The writers have been terrified of portraying the lead female characters with any major flaws, so they have re-imagined the dance as a simple male dominated lust for power. The innocent female rulers simply do their best to find peaceful solutions to this escalating conflict, whilst becoming victims in this patriarchal and misogynistic world. This bastardisation of the original narrative neuters the essence and impetus of the story, that women can be wrathful and vindictive and willing to burn entire kingdoms to not only protect their family, but also in service of their own lust for power and recognition just like any male. It's not a story Hollywood is willing to tell, so we have whatever this is.
Instead, throughout the show, the writers advance the theme of men being murderous, blood-thirsty monsters baying for war and destruction, juxtaposing it with the virtuousness and pacificism of the women, who strive for peace at all costs. Such a generalised and simplistic interpretation of the world inadvertently depicts all of the women in the story as naive, gullible fools, too weak to strike. It deprives them of their agency, making them nothing more than spectators in their own story.
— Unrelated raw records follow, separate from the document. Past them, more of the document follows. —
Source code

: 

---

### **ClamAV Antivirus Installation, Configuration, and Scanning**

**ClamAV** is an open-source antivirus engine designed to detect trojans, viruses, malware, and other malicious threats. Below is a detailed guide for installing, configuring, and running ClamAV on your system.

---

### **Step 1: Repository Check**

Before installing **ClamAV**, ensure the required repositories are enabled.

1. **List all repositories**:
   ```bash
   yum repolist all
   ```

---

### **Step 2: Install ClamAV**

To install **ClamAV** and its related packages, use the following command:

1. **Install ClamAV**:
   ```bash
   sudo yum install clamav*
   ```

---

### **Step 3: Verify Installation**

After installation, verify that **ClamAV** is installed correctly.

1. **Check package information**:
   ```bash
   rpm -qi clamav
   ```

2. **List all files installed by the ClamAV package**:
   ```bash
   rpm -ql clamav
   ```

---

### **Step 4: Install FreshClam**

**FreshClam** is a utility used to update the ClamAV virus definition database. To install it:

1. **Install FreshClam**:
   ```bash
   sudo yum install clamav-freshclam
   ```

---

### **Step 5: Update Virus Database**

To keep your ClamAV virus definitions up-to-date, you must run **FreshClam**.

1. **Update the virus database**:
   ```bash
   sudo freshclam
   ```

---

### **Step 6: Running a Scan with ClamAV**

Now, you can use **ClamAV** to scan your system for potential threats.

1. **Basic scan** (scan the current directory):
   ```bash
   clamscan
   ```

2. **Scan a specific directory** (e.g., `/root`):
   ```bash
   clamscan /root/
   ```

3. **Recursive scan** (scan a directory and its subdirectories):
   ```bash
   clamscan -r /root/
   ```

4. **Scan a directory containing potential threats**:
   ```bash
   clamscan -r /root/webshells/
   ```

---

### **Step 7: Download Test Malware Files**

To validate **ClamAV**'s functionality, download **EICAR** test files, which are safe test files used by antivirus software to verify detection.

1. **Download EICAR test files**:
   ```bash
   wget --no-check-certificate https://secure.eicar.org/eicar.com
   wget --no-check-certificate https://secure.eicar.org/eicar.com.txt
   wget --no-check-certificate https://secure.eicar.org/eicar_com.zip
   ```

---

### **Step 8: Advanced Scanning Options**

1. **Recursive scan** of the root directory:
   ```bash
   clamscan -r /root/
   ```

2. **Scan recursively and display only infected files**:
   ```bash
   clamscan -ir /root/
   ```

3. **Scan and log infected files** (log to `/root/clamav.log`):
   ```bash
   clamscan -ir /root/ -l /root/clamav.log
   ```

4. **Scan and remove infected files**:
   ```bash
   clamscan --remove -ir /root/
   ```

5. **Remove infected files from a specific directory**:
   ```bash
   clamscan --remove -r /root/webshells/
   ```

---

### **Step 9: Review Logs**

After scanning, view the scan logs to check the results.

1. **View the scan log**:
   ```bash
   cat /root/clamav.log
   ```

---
Yes, while medieval societies did sideline women, female rulers could often be as ambitious and as vindictive as their male counterparts. And the world of Westeros is not foreign to strong, proud women. From Visenya committing war crimes in Dorne to Alyssane governing alongside her regal husband to Cersei ruling in all but name, GRRM’s works regularly invert those traditional power structures. The women in House of the Dragon are meek, fragile and naive, almost validating all of the sexist arguments used to justify their disenfranchisement. Rhaenyra paces around Dragonstone for most of the season, wallowing in her own self-pity, asking other characters for advice and then abruptly rejecting it. Alicent goes to Rhaenyra and offers her three sons on a silver platter.
According to the writers of this show, children apparently are worthless if they are born as evil males in service of the patriarchy, their inherent misogyny condemns them to their fate. Sacrificing all your male children in the name of girl boss friendship is an act of heroism.
This brings me to my next point: the deaths of Lucerys and Jaeherys do not haunt the narrative in the way they should. For a show that professes to be character-driven, time is rarely spent exploring these raw emotions. The characters grieve for them in the following episode before swiftly moving on. Rhaenyra hardly mentions Lucerys again and Alicent forgets the death of her grandson in her meeting on Dragonstone. In fact, the only person who actually grieves for Jaehaerys for an extended amount of time is Daemon, the one who orchestrated his death to begin with.
Characters have been squandered, subplots wasted. The textual skill on display is appreciated and would be appropriate for a mid-season installment. The imagery and action, however, fall well short of finale expectations. They say the pen is mightier than the sword and that’s all well and good. But let’s hope season 3 brings us some actual swordplay.
If nothing else, Season Two of House of the Dragons offers a stark warning of the perils that befall adaptations when writers and show-runners feel compelled to edit and tamper with stories either out of hubris or pedantism.